眩しさに耐えて目を開けると、精悍に笑う阿部君の顔があって、好きって気持ちが込み上げた。
「んっ、しゅきっ」
舌がうまく動かなくて残念な発音になったけど、誤魔化すように顔を伏せて、阿部君の首元に押し付ける。
唇を押し当てて、思いつくままに舐めて噛むと、再びぎゅっと抱き締められた。下からガツンと穿たれて、ぐりぐり奥を攻められる。
「煽んなよ」
怒ったように言われてハッと顔を見ると、いつもよりギラついた視線に射抜かれた。うおっと慄く間もなく、ベッドに押し倒されてのしかかられる。

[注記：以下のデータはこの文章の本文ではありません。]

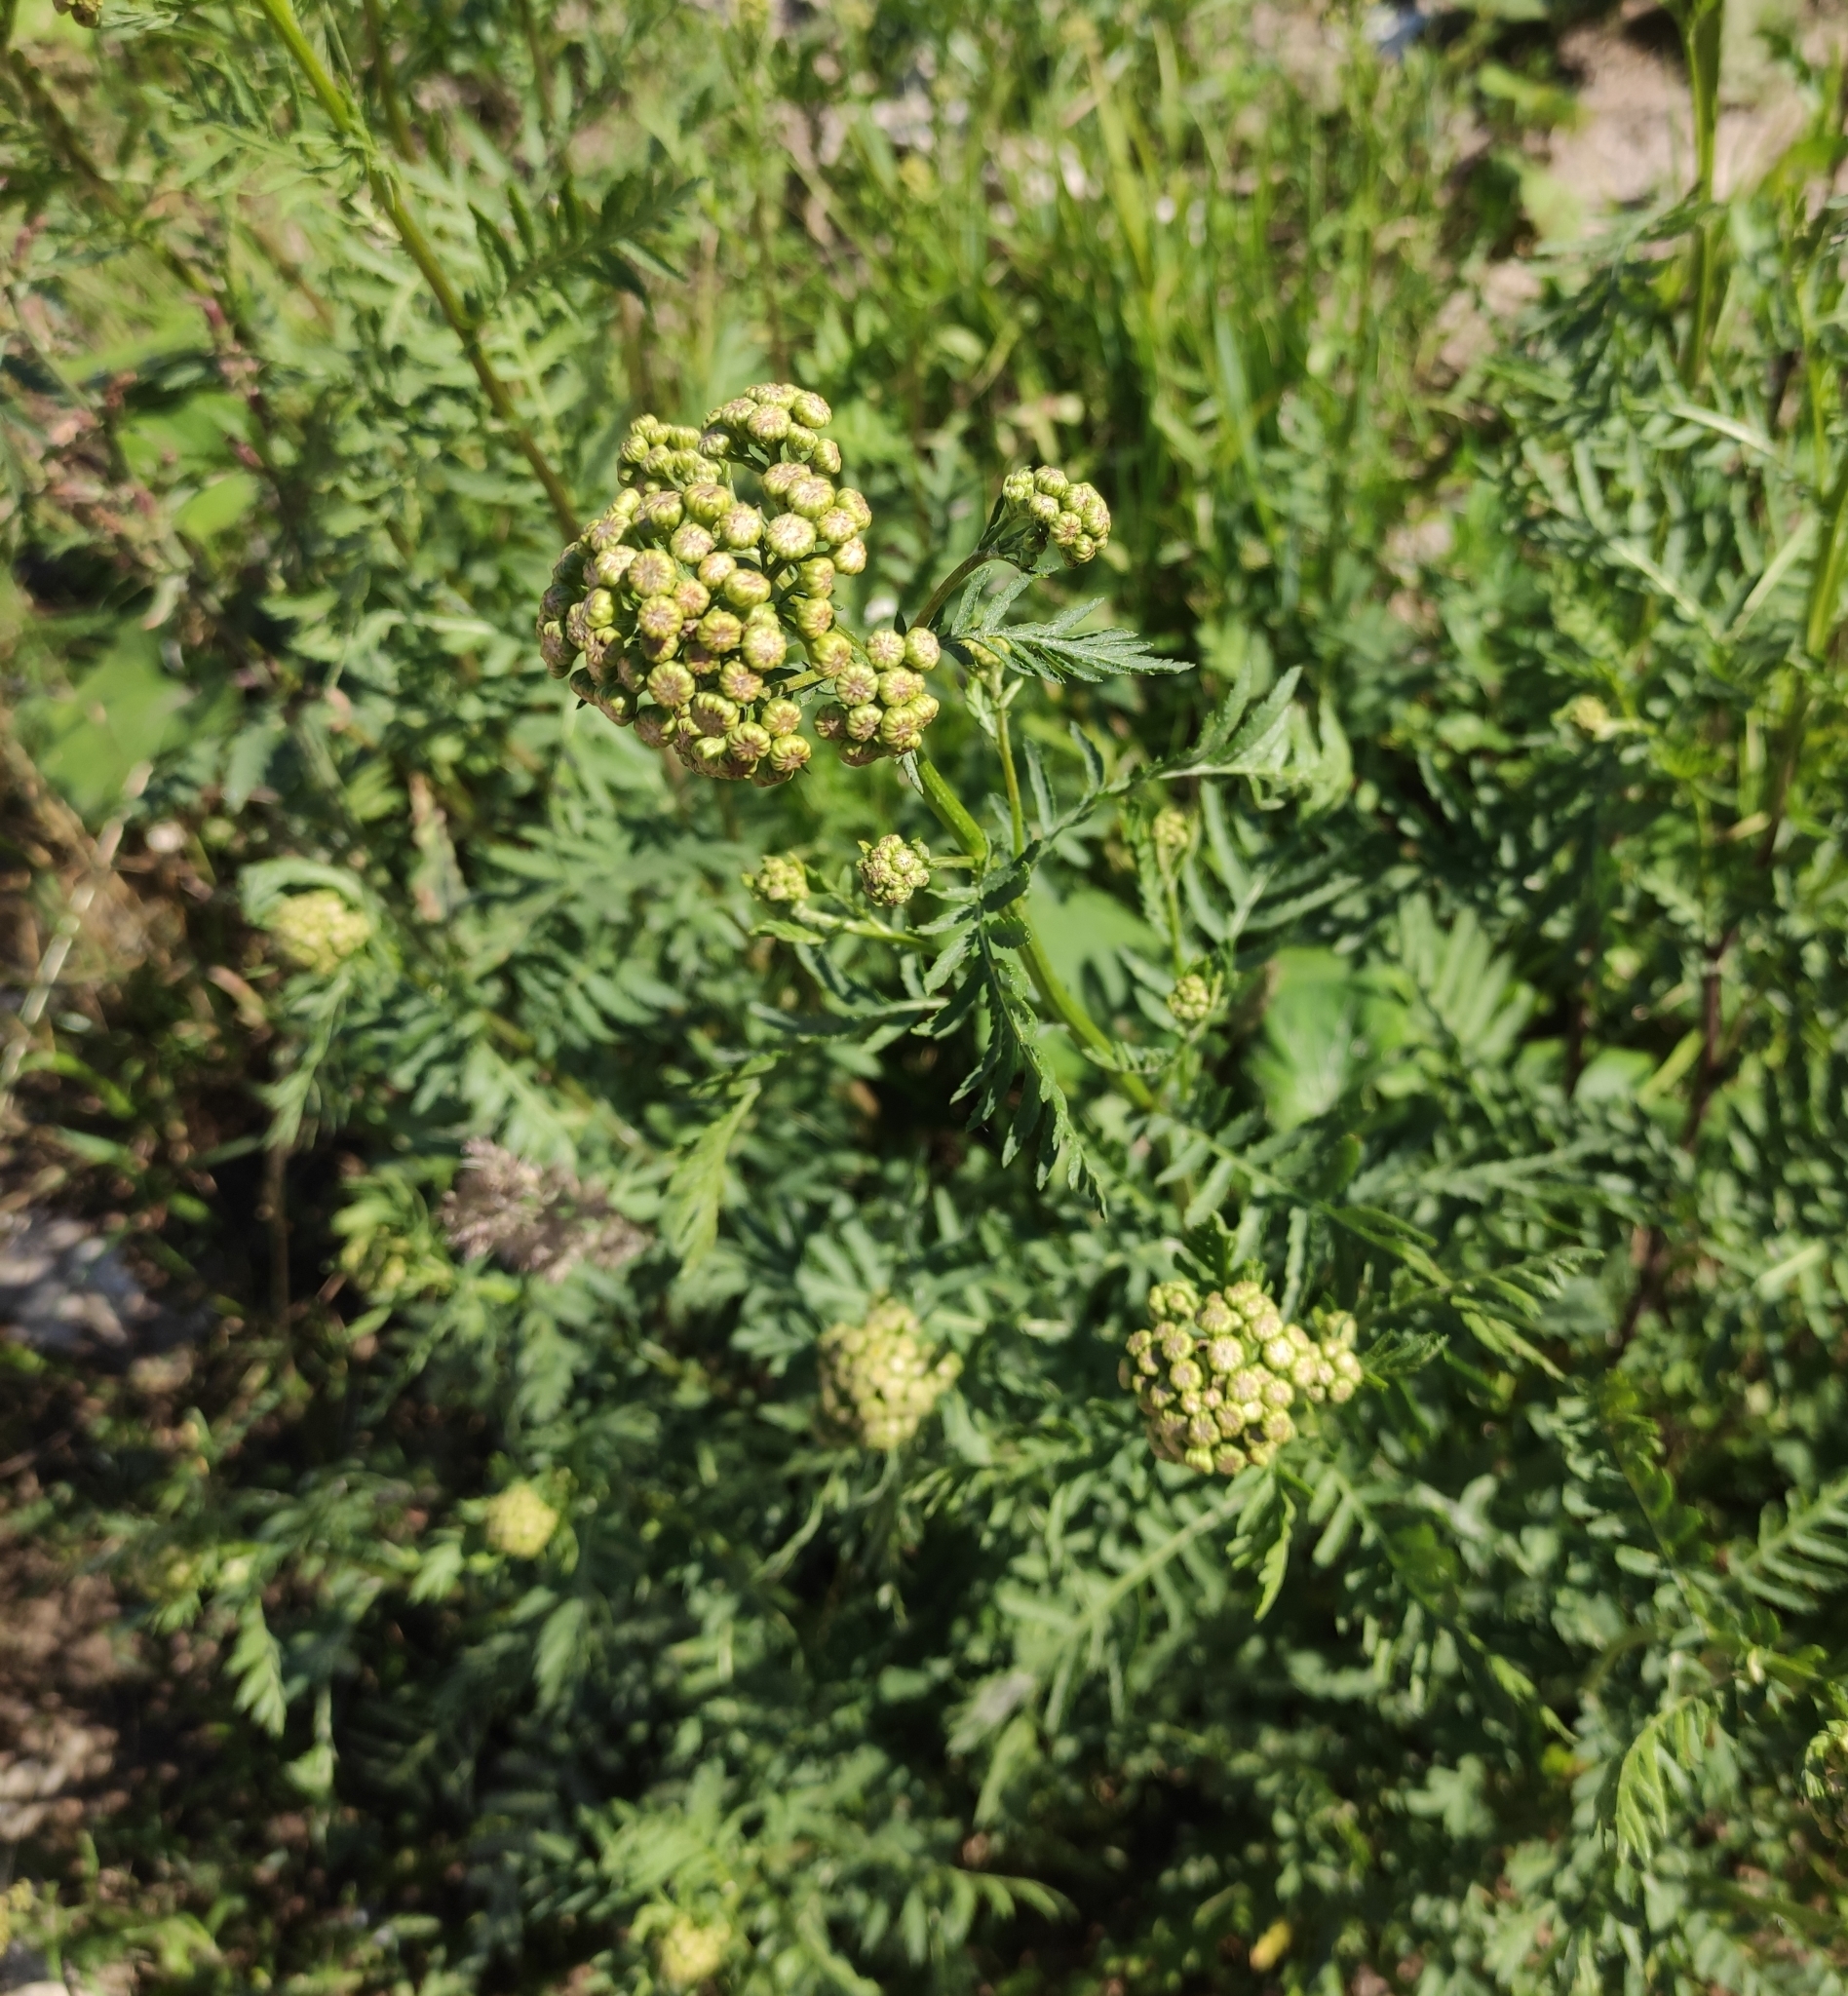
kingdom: Plantae
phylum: Tracheophyta
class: Magnoliopsida
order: Asterales
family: Asteraceae
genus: Tanacetum
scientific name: Tanacetum vulgare
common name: Common tansy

さっきと同様荒々しく揺さぶられ、あんあんと啼かされた。
熟れた内壁が、快感にきゅうきゅう締まる。
「はあっ」
艶っぽい声を上げつつ、腰の動きを止めない阿部君。オレももう、声が上がるのが止められない。
「あああああ……」
気持ちよさのあまり、勝手にノドから漏れる声。
手足がバラバラと跳ねるくらい、激しく突き上げられ、突き揺すられる。力が抜けてしまった体を、人形のように犯される。
頭の中がどんどん白くなり、気持ちイイってことしか考えらんなくなった。幸せに満たされて、悦びにびくびく震える。
どんくらいイッたかもう分かんない。
乱暴に引き抜かれたけど、喪失感を味わう暇もない。強引に後ろを向かされて、再び貫かれ、みっしりと埋められる。
手足の拘束もないのに、身動きもできない。
目隠しもないのに、目を開けていられない。
ぽっかり開いたまま閉じられない口から、よだれとひしゃげた嬌声が漏れる。
ちょっと乱暴で、でも愛があって、欲しがられて奪われて、でもオレも嬉しくて――無茶苦茶にされてるのに、幸せで嬉しい。
もう、オレ、もうどうなってもいい。
いや、よくないけど、どうなってもいいって思った。それしか今は考えらんない。快感の海に溺れさせられ、息継ぎができなくてはうはうと喘ぐ。
あちこちに付けられた歯型とか、つるつるの股間にパンツ無しで帰んなきゃいけないこととか、自転車に乗れるのかなっていう懸念とか……そんなことは頭から抜けてて。
一緒に住み始めるのは、もうすぐで。
またこういうのしたいなぁって呑気に思ってるオレは、阿部君が色んな扉を開けてしまってたことに、まだ気付いてはいなかった。